The state of California recently enacted a new rule hindering the installation of new residential solar panels. The rule change, combined with national-level economic factors, has created a historic slowdown in the rate of solar panel installations in America's largest market.
What's happening?
Solar panel installations nationwide are expected to face a reduction in pace for the first time since 2017 on account of high interest rates.
Higher interest rates make large purchases for projects like home improvement more difficult because it becomes more expensive to take out a loan to pay for them. As a result, according to Tik Root's reporting in Grist, new installations in California are expected to drop by 41% in 2024 compared to a national reduction of 12%, and layoffs and bankruptcies for solar companies are expected to follow.

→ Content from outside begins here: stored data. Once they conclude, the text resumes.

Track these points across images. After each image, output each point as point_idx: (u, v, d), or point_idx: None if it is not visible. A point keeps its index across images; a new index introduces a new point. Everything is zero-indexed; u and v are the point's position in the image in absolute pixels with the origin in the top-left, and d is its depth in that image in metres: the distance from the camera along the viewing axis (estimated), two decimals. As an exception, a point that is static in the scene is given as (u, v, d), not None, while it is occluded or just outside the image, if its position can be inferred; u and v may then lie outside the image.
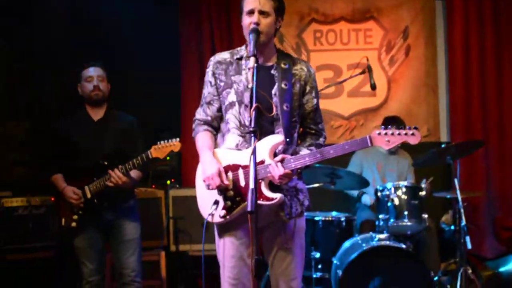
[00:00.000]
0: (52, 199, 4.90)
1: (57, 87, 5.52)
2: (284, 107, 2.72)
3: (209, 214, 2.75)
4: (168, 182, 5.24)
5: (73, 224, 3.83)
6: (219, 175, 2.69)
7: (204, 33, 5.78)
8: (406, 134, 2.57)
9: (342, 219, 4.66)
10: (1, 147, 5.63)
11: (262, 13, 2.70)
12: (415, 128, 2.58)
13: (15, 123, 5.60)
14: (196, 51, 5.79)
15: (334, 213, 4.78)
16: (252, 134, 2.41)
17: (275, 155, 2.69)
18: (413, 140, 2.57)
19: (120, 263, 3.89)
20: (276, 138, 2.69)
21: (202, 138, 2.87)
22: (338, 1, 5.99)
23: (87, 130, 3.88)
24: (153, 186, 5.20)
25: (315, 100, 2.86)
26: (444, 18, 5.95)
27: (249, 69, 2.71)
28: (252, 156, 2.36)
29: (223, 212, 2.73)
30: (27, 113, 5.59)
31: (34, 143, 5.28)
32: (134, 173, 3.83)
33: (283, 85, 2.75)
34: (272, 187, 2.68)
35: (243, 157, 2.72)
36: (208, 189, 2.72)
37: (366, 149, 5.27)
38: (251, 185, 2.31)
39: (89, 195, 3.81)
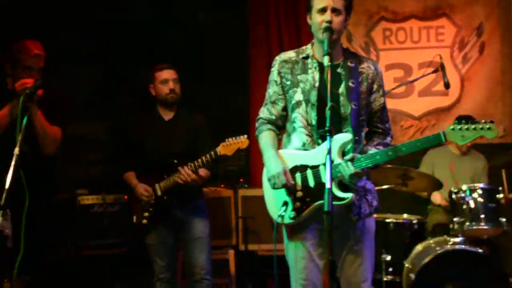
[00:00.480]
0: (126, 197, 5.09)
1: (136, 88, 5.68)
2: (352, 106, 2.68)
3: (279, 216, 2.74)
4: (238, 182, 5.27)
5: (144, 221, 3.93)
6: (285, 174, 2.68)
7: (272, 34, 5.80)
8: (482, 128, 2.47)
9: (414, 221, 4.58)
10: (79, 147, 5.84)
11: (334, 10, 2.67)
12: (491, 122, 2.47)
13: (93, 124, 5.80)
14: (265, 50, 5.81)
15: (405, 215, 4.69)
16: (328, 134, 2.39)
17: (343, 154, 2.66)
18: (490, 135, 2.47)
19: (190, 261, 3.96)
20: (345, 137, 2.65)
21: (265, 137, 2.86)
22: (409, -2, 5.88)
23: (158, 130, 3.99)
24: (222, 185, 5.26)
25: (382, 99, 2.81)
26: (522, 14, 5.72)
27: (316, 67, 2.73)
28: (327, 156, 2.34)
29: (293, 214, 2.72)
30: (105, 114, 5.77)
31: (110, 143, 5.47)
32: (202, 172, 3.90)
33: (350, 84, 2.71)
34: (342, 187, 2.64)
35: (310, 157, 2.71)
36: (274, 188, 2.71)
37: (437, 149, 5.27)
38: (327, 185, 2.28)
39: (159, 193, 3.91)
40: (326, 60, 2.53)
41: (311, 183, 2.70)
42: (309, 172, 2.71)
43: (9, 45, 3.41)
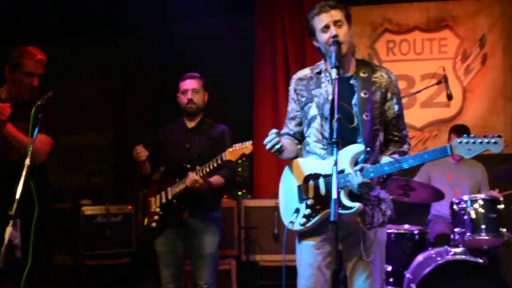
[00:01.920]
0: (130, 207, 5.13)
1: (142, 100, 5.76)
2: (364, 117, 2.71)
3: (290, 222, 2.80)
4: (240, 193, 5.29)
5: (153, 224, 3.94)
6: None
7: (277, 43, 5.87)
8: (488, 142, 2.49)
9: (415, 232, 4.56)
10: (82, 157, 5.90)
11: (336, 23, 2.74)
12: (498, 136, 2.50)
13: (97, 134, 5.86)
14: (270, 62, 5.88)
15: (406, 226, 4.68)
16: (334, 145, 2.43)
17: (355, 164, 2.69)
18: (496, 149, 2.49)
19: (196, 274, 3.96)
20: (357, 148, 2.69)
21: (285, 139, 2.91)
22: (412, 10, 5.92)
23: (179, 137, 4.05)
24: (225, 196, 5.25)
25: (396, 107, 2.82)
26: (524, 25, 5.75)
27: (328, 81, 2.79)
28: (334, 167, 2.38)
29: (303, 220, 2.76)
30: (108, 124, 5.83)
31: (115, 154, 5.53)
32: (214, 179, 3.88)
33: (362, 94, 2.75)
34: (352, 196, 2.68)
35: (324, 167, 2.76)
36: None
37: (434, 161, 5.24)
38: (334, 195, 2.32)
39: (170, 196, 3.93)
40: (333, 73, 2.58)
41: (322, 191, 2.74)
42: (321, 181, 2.76)
43: (7, 50, 3.42)
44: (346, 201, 2.65)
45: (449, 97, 4.57)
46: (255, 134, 5.69)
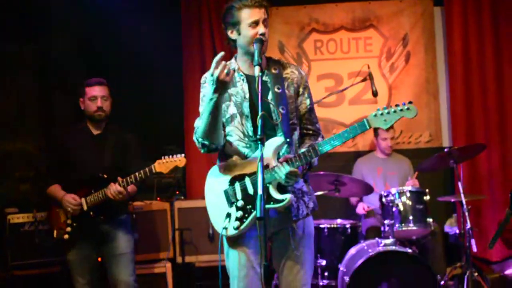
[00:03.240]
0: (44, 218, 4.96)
1: (69, 104, 5.58)
2: (280, 110, 2.74)
3: (223, 228, 2.78)
4: (174, 194, 5.23)
5: (66, 236, 3.86)
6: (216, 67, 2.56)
7: (205, 44, 5.82)
8: (402, 110, 2.55)
9: (347, 226, 4.68)
10: (8, 163, 5.67)
11: (264, 21, 2.75)
12: (410, 102, 2.56)
13: (24, 140, 5.64)
14: (199, 63, 5.82)
15: (339, 220, 4.79)
16: (259, 142, 2.45)
17: (278, 157, 2.72)
18: (410, 114, 2.55)
19: (114, 278, 3.92)
20: (277, 141, 2.72)
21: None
22: (338, 10, 6.04)
23: (85, 144, 3.95)
24: (158, 198, 5.21)
25: (308, 101, 2.89)
26: (443, 24, 5.99)
27: (243, 80, 2.80)
28: (259, 163, 2.39)
29: (236, 224, 2.75)
30: (35, 129, 5.63)
31: (41, 159, 5.32)
32: (130, 188, 3.85)
33: (276, 89, 2.79)
34: (281, 189, 2.70)
35: (247, 166, 2.76)
36: (218, 80, 2.56)
37: (364, 157, 5.49)
38: (259, 191, 2.34)
39: (85, 207, 3.85)
40: (257, 70, 2.59)
41: (250, 190, 2.75)
42: (247, 180, 2.76)
43: None
44: (276, 195, 2.67)
45: (374, 93, 4.73)
46: (186, 139, 5.66)
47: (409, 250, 4.20)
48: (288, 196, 2.65)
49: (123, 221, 4.00)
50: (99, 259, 4.01)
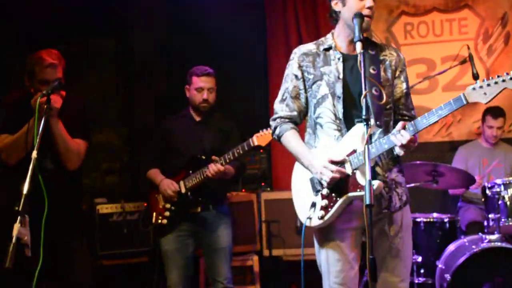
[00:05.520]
0: (145, 204, 4.98)
1: (150, 98, 5.61)
2: (374, 91, 2.53)
3: (307, 218, 2.61)
4: (260, 186, 5.14)
5: (164, 221, 3.78)
6: (332, 163, 2.53)
7: (290, 28, 5.68)
8: (504, 80, 2.28)
9: (445, 220, 4.39)
10: (93, 156, 5.77)
11: None
12: None
13: (107, 132, 5.72)
14: (284, 48, 5.68)
15: (435, 214, 4.49)
16: (365, 123, 2.28)
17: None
18: None
19: (213, 271, 3.81)
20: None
21: (294, 136, 2.70)
22: (430, -9, 5.72)
23: (188, 130, 3.89)
24: (244, 190, 5.15)
25: (404, 85, 2.69)
26: (548, 1, 5.53)
27: (339, 58, 2.64)
28: (366, 146, 2.23)
29: (321, 213, 2.57)
30: (123, 122, 5.68)
31: (128, 151, 5.39)
32: (228, 168, 3.74)
33: (371, 70, 2.60)
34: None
35: (335, 152, 2.58)
36: (327, 184, 2.54)
37: (468, 144, 5.16)
38: (367, 176, 2.18)
39: (183, 190, 3.76)
40: (359, 47, 2.42)
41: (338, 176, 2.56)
42: (334, 166, 2.57)
43: (26, 55, 3.24)
44: (362, 181, 2.47)
45: (475, 76, 4.36)
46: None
47: (518, 247, 3.86)
48: (376, 183, 2.41)
49: (225, 211, 3.88)
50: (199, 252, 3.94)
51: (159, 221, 3.80)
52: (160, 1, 5.69)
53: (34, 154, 2.65)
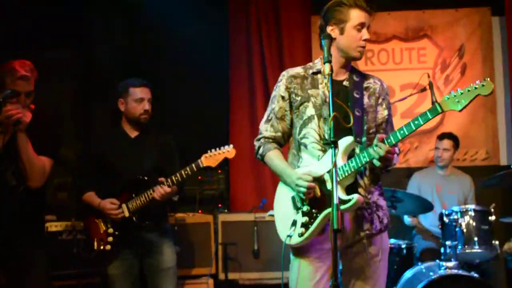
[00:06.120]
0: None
1: (107, 110, 5.46)
2: (356, 112, 2.61)
3: (287, 236, 2.62)
4: (217, 207, 5.04)
5: (108, 246, 3.63)
6: (303, 175, 2.58)
7: (253, 46, 5.67)
8: (477, 87, 2.37)
9: (403, 246, 4.39)
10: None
11: (368, 27, 2.66)
12: (485, 79, 2.38)
13: (64, 146, 5.55)
14: (246, 67, 5.68)
15: (392, 240, 4.49)
16: (332, 145, 2.26)
17: (349, 158, 2.59)
18: (486, 91, 2.38)
19: None
20: (346, 140, 2.58)
21: (277, 155, 2.76)
22: (391, 19, 5.81)
23: (124, 147, 3.73)
24: (200, 211, 5.01)
25: (386, 111, 2.77)
26: (503, 35, 5.69)
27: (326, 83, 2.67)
28: (333, 169, 2.20)
29: (301, 230, 2.59)
30: (76, 137, 5.51)
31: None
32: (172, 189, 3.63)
33: (355, 94, 2.68)
34: (349, 190, 2.55)
35: (316, 168, 2.61)
36: (306, 197, 2.58)
37: (423, 171, 5.22)
38: (335, 200, 2.15)
39: (127, 214, 3.62)
40: (327, 68, 2.42)
41: (317, 193, 2.59)
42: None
43: None
44: (342, 195, 2.50)
45: (434, 104, 4.43)
46: (232, 142, 5.42)
47: (475, 275, 3.88)
48: (355, 196, 2.46)
49: (168, 231, 3.80)
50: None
51: (102, 247, 3.64)
52: (120, 13, 5.58)
53: None
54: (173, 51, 5.54)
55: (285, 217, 2.68)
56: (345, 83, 2.71)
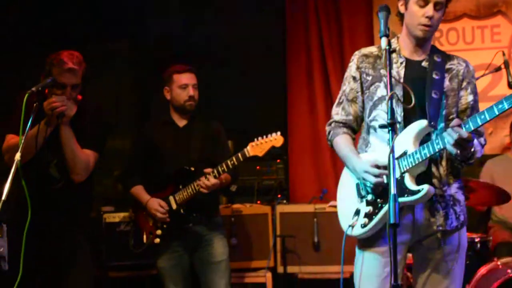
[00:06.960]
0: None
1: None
2: (433, 95, 2.42)
3: (349, 226, 2.49)
4: (275, 198, 4.90)
5: (157, 240, 3.61)
6: (373, 166, 2.45)
7: (311, 31, 5.51)
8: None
9: (476, 240, 4.08)
10: (105, 161, 5.61)
11: (437, 5, 2.45)
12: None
13: (122, 137, 5.57)
14: (305, 55, 5.54)
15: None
16: (390, 128, 2.08)
17: (421, 143, 2.39)
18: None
19: (209, 287, 3.63)
20: (419, 124, 2.40)
21: (344, 140, 2.64)
22: (460, -5, 5.48)
23: (172, 137, 3.69)
24: (259, 202, 4.93)
25: (471, 96, 2.61)
26: None
27: (401, 63, 2.55)
28: (390, 155, 1.99)
29: (364, 220, 2.45)
30: (132, 126, 5.53)
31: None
32: (223, 176, 3.57)
33: (433, 75, 2.50)
34: (420, 180, 2.37)
35: (383, 155, 2.39)
36: (373, 188, 2.45)
37: (496, 159, 4.89)
38: (392, 189, 1.96)
39: (174, 206, 3.58)
40: (383, 42, 2.26)
41: (384, 182, 2.44)
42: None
43: (48, 54, 3.11)
44: (411, 185, 2.34)
45: (510, 84, 4.12)
46: (290, 134, 5.36)
47: (559, 272, 3.54)
48: (425, 187, 2.30)
49: (219, 224, 3.74)
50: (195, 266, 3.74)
51: (151, 240, 3.62)
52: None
53: (18, 156, 2.47)
54: (227, 37, 5.46)
55: (348, 205, 2.58)
56: (424, 63, 2.56)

"We laid off half of our staff, and we're probably not done," Carlos Beccar, a solar panel installation marketing director quoted by Grist, said.

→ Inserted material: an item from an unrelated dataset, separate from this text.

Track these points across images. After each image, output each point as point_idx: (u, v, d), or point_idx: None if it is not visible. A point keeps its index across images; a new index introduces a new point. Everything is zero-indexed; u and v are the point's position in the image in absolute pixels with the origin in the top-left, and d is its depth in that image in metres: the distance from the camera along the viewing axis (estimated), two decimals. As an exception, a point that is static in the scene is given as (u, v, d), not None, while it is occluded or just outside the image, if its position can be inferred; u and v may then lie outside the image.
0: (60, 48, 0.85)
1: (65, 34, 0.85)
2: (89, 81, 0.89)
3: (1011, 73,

California is facing a sharper rate of decline than the rest of the country because the Public Utilities Commission (PUC) recently enacted a rule change that decreases the amount of energy that residential solar panel owners can sell back to the power grid. This policy change makes owning solar panels less profitable, meaning homeowners are less willing to take on the cost of installing the systems.

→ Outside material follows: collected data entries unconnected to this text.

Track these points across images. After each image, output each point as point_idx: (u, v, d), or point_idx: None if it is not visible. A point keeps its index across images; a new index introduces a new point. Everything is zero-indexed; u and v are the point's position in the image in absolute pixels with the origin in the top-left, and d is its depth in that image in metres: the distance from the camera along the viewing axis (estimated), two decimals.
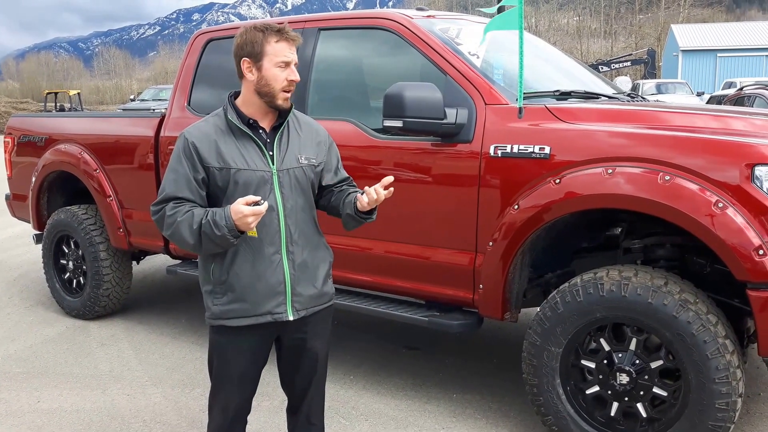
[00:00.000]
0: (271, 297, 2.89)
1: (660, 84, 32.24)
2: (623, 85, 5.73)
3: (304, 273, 2.96)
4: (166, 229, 2.83)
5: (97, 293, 6.30)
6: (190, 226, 2.74)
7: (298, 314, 2.95)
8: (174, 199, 2.83)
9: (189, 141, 2.86)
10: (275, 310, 2.90)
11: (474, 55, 4.39)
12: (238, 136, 2.88)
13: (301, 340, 3.06)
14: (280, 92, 2.85)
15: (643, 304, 3.45)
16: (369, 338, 5.86)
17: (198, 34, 5.84)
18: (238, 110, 2.91)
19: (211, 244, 2.75)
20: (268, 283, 2.88)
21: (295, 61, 2.88)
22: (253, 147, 2.87)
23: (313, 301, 3.01)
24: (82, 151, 6.23)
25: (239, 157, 2.84)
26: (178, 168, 2.85)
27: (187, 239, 2.76)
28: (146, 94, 40.90)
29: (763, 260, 3.19)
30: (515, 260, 3.92)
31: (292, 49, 2.88)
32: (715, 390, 3.34)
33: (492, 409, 4.50)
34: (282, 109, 2.90)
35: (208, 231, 2.71)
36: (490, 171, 3.98)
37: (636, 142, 3.61)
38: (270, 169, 2.87)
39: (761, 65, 46.91)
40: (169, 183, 2.85)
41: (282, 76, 2.85)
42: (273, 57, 2.85)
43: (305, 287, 2.96)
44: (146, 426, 4.36)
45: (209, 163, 2.82)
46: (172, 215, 2.80)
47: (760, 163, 3.27)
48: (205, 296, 2.98)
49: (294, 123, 3.01)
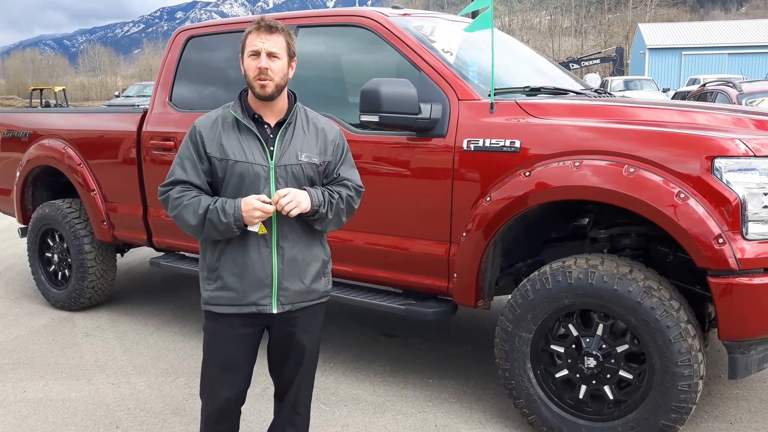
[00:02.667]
0: (258, 289, 2.96)
1: (628, 81, 32.68)
2: (593, 81, 5.85)
3: (292, 268, 3.00)
4: (171, 210, 2.96)
5: (82, 285, 6.38)
6: (195, 210, 2.86)
7: (283, 308, 3.01)
8: (181, 183, 2.94)
9: (197, 129, 2.98)
10: (260, 301, 2.97)
11: (447, 52, 4.50)
12: (241, 129, 2.96)
13: (289, 333, 3.12)
14: (255, 81, 2.89)
15: (609, 291, 3.58)
16: (348, 326, 5.98)
17: (179, 31, 5.91)
18: (246, 105, 3.00)
19: (214, 231, 2.87)
20: (255, 275, 2.95)
21: (267, 50, 2.88)
22: (254, 141, 2.94)
23: (300, 297, 3.05)
24: (66, 146, 6.30)
25: (239, 150, 2.92)
26: (185, 153, 2.97)
27: (190, 222, 2.88)
28: (131, 91, 40.64)
29: (722, 248, 3.31)
30: (488, 250, 4.03)
31: (263, 38, 2.89)
32: (678, 372, 3.47)
33: (467, 393, 4.64)
34: (260, 97, 2.92)
35: (213, 217, 2.83)
36: (464, 164, 4.09)
37: (602, 135, 3.73)
38: (268, 164, 2.93)
39: (723, 63, 48.11)
40: (177, 167, 2.97)
41: (253, 65, 2.89)
42: (246, 49, 2.93)
43: (292, 282, 3.01)
44: (131, 414, 4.45)
45: (211, 152, 2.93)
46: (178, 198, 2.91)
47: (719, 156, 3.37)
48: (201, 281, 3.09)
49: (302, 121, 3.06)
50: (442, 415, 4.34)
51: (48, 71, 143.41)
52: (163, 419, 4.37)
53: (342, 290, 4.72)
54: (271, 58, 2.90)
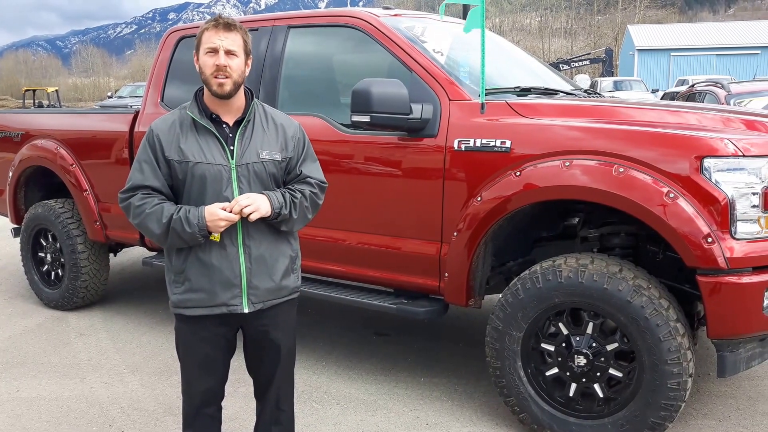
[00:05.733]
0: (227, 289, 2.94)
1: (617, 81, 33.05)
2: (582, 82, 5.88)
3: (260, 266, 2.98)
4: (133, 219, 2.93)
5: (75, 285, 6.39)
6: (158, 219, 2.83)
7: (254, 307, 2.99)
8: (141, 188, 2.91)
9: (154, 132, 2.94)
10: (230, 302, 2.95)
11: (438, 52, 4.53)
12: (199, 130, 2.93)
13: (263, 332, 3.10)
14: (212, 78, 2.87)
15: (599, 290, 3.60)
16: (340, 326, 6.00)
17: (170, 32, 5.92)
18: (203, 105, 2.97)
19: (178, 239, 2.85)
20: (223, 276, 2.93)
21: (225, 48, 2.87)
22: (214, 141, 2.92)
23: (271, 294, 3.03)
24: (59, 147, 6.31)
25: (198, 151, 2.89)
26: (144, 157, 2.93)
27: (154, 231, 2.86)
28: (123, 91, 40.66)
29: (711, 247, 3.34)
30: (478, 249, 4.05)
31: (221, 36, 2.87)
32: (667, 371, 3.50)
33: (458, 391, 4.66)
34: (218, 95, 2.89)
35: (177, 227, 2.80)
36: (455, 164, 4.11)
37: (592, 135, 3.75)
38: (228, 164, 2.90)
39: (711, 64, 48.48)
40: (135, 172, 2.93)
41: (210, 62, 2.87)
42: (203, 45, 2.91)
43: (262, 280, 2.99)
44: (124, 412, 4.46)
45: (170, 155, 2.90)
46: (140, 206, 2.88)
47: (708, 155, 3.40)
48: (168, 285, 3.07)
49: (260, 118, 3.04)
50: (433, 413, 4.36)
51: (41, 72, 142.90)
52: (156, 418, 4.38)
53: (334, 290, 4.74)
54: (229, 55, 2.89)
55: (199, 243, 2.88)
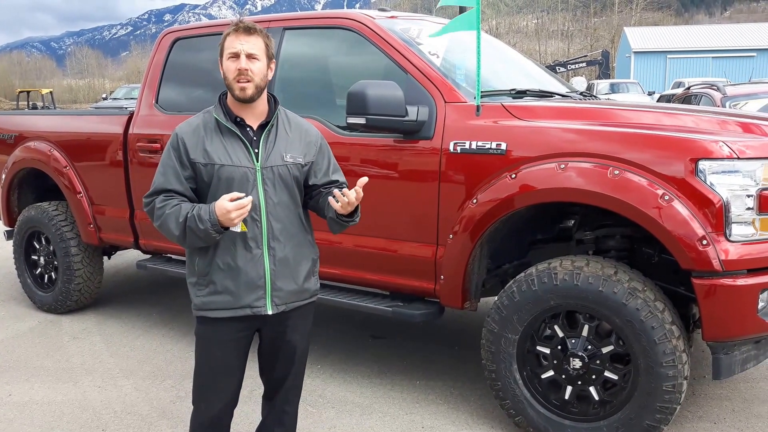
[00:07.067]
0: (251, 291, 2.96)
1: (613, 84, 33.21)
2: (579, 84, 5.89)
3: (285, 269, 3.01)
4: (156, 221, 2.94)
5: (68, 288, 6.36)
6: (176, 218, 2.84)
7: (278, 309, 3.01)
8: (164, 192, 2.92)
9: (179, 136, 2.96)
10: (255, 303, 2.97)
11: (434, 54, 4.52)
12: (224, 133, 2.95)
13: (281, 334, 3.13)
14: (234, 83, 2.89)
15: (594, 292, 3.60)
16: (336, 328, 5.99)
17: (165, 33, 5.90)
18: (228, 108, 2.99)
19: (195, 238, 2.85)
20: (248, 277, 2.94)
21: (246, 52, 2.88)
22: (239, 144, 2.94)
23: (294, 297, 3.06)
24: (52, 149, 6.28)
25: (224, 154, 2.91)
26: (167, 161, 2.96)
27: (174, 231, 2.87)
28: (118, 93, 40.61)
29: (706, 250, 3.34)
30: (474, 252, 4.05)
31: (241, 40, 2.89)
32: (663, 373, 3.50)
33: (453, 394, 4.66)
34: (240, 99, 2.92)
35: (192, 225, 2.81)
36: (450, 166, 4.10)
37: (587, 138, 3.75)
38: (254, 166, 2.92)
39: (707, 66, 48.81)
40: (159, 176, 2.96)
41: (233, 67, 2.89)
42: (225, 51, 2.92)
43: (285, 282, 3.01)
44: (117, 417, 4.44)
45: (195, 158, 2.91)
46: (161, 207, 2.90)
47: (703, 158, 3.40)
48: (190, 288, 3.07)
49: (284, 122, 3.07)
50: (429, 417, 4.35)
51: (35, 73, 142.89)
52: (150, 422, 4.36)
53: (330, 292, 4.72)
54: (251, 59, 2.90)
55: (215, 241, 2.88)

"It's like they put a brick wall in front of us," Beccar said.
Why is this new rule concerning?
Environmentalists and sustainable energy advocates are concerned that this rule may spread outside of California. Reducing the financial incentive to install solar panels in an economic environment that is already inhospitable to large investments for individual consumers could spell a disaster for the growth of a green energy economy in the United States.
Natural gas produces harmful carbon pollution, while solar has a much lower environmental impact; however, natural gas still powers close to half of American homes. Policies that make it more difficult for Americans to invest in solar should be considered an obstacle between citizens and a healthier, greener, and safer future.
What is being done about solar power in America?
Thankfully, it isn't all bad news.
Recent policy changes at the federal level in the United States generally favor the clean energy transition.
In December, $16.4 billion was allotted to improving rail in the Northeast Corridor, and in January, the Biden administration announced $623 million in grants for the expansion of the electric vehicle charging network. In February, $254 million was allocated to industrial decarbonization, and in March, it was followed by $750 million to hydrogen fuel research.
This investment helps to show that the disappointing policy decision made in California is the exception, not the rule.
Additionally, the Inflation Reduction Act of 2022 offers homeowners up to $14,000 in tax rebates for reducing pollution from their homes and often lowers their energy bills. This tax break covers a variety of options, from buying new electric appliances to a heat pump to keep folks warm in the winter.